[Exercise requirements] Work out how many lines in the records below include the string "stock", and reply with that number alone.

--

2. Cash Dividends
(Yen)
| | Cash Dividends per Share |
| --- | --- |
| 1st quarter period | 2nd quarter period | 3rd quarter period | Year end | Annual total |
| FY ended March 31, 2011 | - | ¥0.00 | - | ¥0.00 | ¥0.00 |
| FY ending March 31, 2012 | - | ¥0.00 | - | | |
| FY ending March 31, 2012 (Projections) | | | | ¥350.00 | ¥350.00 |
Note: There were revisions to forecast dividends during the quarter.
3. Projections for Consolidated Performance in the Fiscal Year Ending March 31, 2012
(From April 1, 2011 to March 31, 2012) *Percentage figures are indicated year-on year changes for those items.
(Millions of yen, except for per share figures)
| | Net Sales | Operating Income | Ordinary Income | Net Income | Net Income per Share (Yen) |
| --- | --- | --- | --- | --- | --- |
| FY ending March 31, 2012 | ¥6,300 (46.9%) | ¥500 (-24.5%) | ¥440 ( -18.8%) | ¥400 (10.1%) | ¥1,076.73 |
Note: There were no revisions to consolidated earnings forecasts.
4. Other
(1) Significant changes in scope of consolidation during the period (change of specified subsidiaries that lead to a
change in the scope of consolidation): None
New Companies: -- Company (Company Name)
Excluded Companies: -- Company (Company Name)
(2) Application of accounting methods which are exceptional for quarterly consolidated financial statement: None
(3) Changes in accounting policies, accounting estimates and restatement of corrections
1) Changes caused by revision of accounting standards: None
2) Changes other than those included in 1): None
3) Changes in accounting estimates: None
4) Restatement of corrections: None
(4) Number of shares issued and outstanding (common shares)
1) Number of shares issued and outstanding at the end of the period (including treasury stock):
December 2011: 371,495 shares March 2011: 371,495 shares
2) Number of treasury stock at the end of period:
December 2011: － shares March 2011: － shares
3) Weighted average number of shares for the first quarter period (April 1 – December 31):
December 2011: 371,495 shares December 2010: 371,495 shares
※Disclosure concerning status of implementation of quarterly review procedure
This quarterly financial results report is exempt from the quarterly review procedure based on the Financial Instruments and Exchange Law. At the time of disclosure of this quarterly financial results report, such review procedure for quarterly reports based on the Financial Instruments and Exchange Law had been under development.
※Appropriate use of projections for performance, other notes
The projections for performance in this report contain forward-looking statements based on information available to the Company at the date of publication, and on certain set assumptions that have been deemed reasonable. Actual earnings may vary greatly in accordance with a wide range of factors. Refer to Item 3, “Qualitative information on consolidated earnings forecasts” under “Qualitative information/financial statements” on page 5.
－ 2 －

--

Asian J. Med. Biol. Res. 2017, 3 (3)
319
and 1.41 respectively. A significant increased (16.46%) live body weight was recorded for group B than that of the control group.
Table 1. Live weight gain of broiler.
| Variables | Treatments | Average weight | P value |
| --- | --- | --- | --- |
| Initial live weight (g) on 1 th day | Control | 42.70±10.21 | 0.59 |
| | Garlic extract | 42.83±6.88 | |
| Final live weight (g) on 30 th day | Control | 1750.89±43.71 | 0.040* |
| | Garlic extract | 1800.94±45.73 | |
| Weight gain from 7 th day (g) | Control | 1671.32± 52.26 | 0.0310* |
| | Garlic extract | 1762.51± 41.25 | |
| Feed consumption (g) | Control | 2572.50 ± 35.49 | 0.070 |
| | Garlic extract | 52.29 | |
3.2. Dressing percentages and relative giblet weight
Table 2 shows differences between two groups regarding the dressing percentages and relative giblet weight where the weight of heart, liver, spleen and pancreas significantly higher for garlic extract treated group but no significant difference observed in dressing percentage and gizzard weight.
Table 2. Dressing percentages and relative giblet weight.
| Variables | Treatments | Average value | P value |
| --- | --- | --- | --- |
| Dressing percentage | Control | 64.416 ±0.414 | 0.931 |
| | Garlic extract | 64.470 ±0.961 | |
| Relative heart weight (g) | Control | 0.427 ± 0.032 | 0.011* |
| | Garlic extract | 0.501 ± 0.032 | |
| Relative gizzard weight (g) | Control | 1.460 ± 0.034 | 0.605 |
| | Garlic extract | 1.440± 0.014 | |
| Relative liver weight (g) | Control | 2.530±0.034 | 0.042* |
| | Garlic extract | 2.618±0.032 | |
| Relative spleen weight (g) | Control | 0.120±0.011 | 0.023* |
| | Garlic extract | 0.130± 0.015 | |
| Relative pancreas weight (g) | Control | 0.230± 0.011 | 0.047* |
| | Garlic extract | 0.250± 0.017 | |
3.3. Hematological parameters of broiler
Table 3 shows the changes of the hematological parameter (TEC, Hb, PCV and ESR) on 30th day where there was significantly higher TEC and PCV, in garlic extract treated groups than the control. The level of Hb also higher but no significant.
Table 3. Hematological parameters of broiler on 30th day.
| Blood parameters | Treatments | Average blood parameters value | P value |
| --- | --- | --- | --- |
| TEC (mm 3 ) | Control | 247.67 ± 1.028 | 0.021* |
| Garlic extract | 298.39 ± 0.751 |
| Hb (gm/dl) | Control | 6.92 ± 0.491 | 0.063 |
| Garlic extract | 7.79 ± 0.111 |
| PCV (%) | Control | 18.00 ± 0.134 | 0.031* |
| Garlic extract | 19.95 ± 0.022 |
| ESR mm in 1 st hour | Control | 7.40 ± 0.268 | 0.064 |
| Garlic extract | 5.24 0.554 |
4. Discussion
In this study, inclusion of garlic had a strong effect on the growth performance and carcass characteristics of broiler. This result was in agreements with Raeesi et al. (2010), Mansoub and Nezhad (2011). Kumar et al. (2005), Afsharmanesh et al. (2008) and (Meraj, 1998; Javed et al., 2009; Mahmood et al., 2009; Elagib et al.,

--

[Written response] 2